CSV - Comma Separated Value

Written by Paul Bourke
April 2000


The CSV (Comma Separated Value) format is a straightforward (mostly) way of transfering data between programs. It is typically used for spreadsheet and database applications because it is suited to data arranged in a table, that is, made up of rows and columns.

In it's simplest form a CSV file consists of records and fields. The records are separated by any combination of linefeeds, carriage control, or a carriage control linefeed pairs. Fields are separated by commas and any leading or trailing spaces are removed from fields.

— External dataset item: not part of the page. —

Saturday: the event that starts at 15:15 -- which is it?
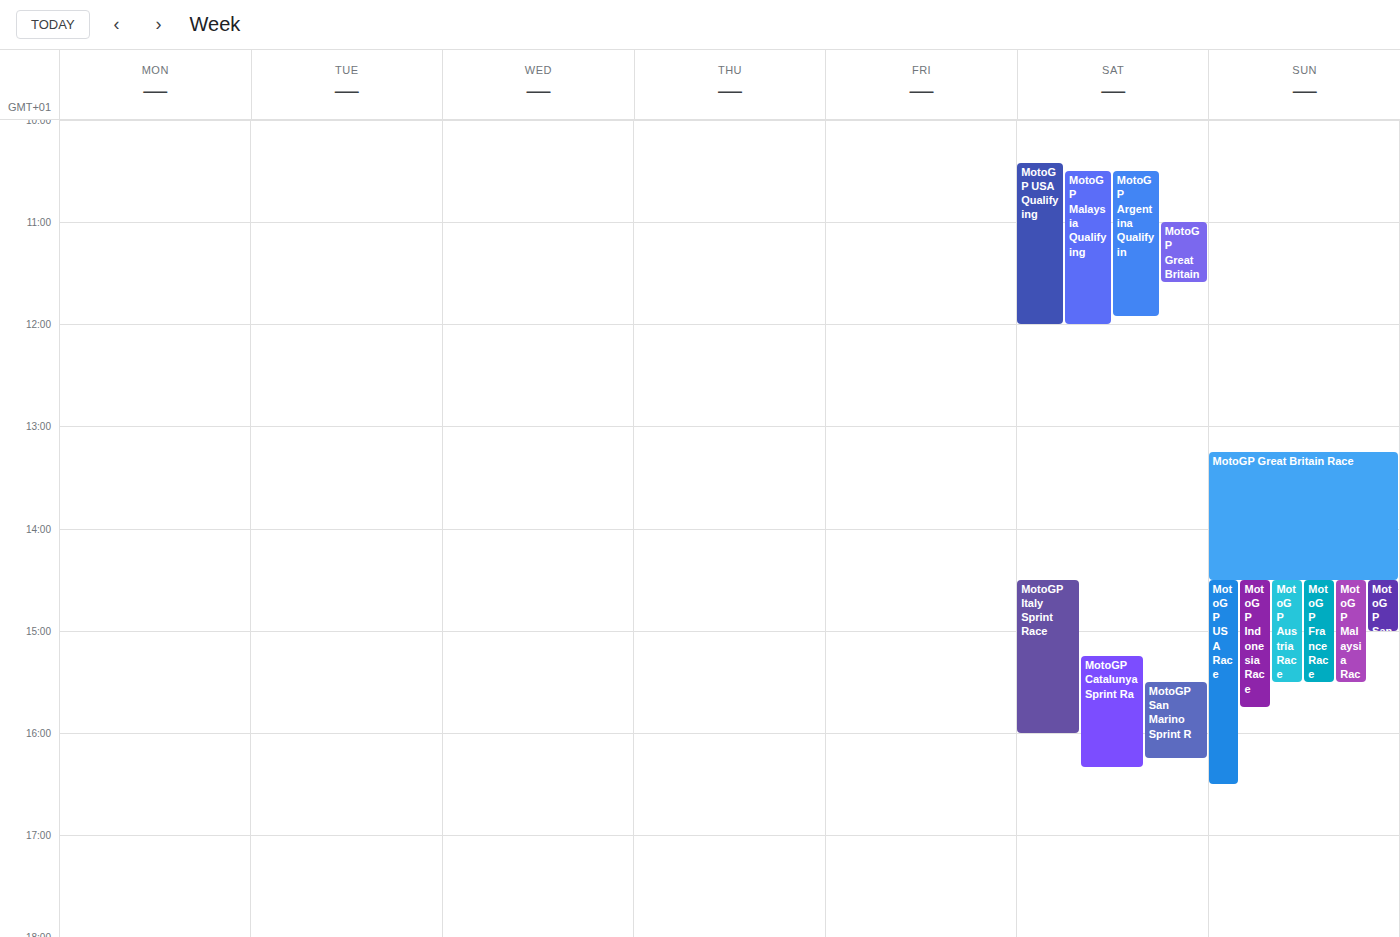
"MotoGP Catalunya Sprint Ra"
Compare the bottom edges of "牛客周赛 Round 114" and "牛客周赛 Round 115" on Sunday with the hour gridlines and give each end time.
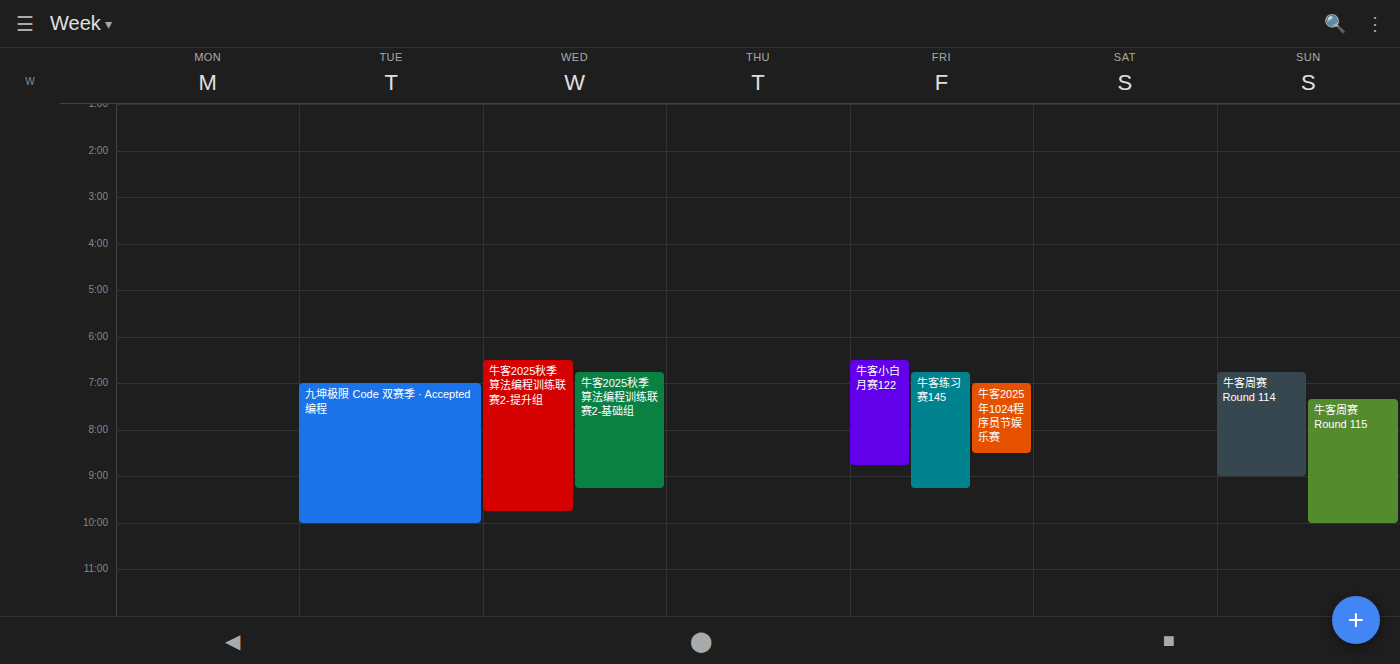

For example the following has two records each with four fields.
1,tree,december,1999
5,bush,january, 2000

The above begs the question, "What if my field contains leading or trailing spaces, commas, linefeeds, or carriage control characters?". The answer is to enclose fields in double quotes. Note that this means that records can span lines. The following example has two records each with three fields.

1," tree","december, 1999"
5,bush,"january, 2000"

So what about fields that contain double quotes? These are represented by two double quotes, the field itself must also be enclosed in double quotes. For example the first field in the following becomes I said "stop".

"I said ""stop""","January 2000","5pm"

In the vast majority of cases CSV is used to transfer human readable ascii data, however there is no reason why it can't be used for more general binary data.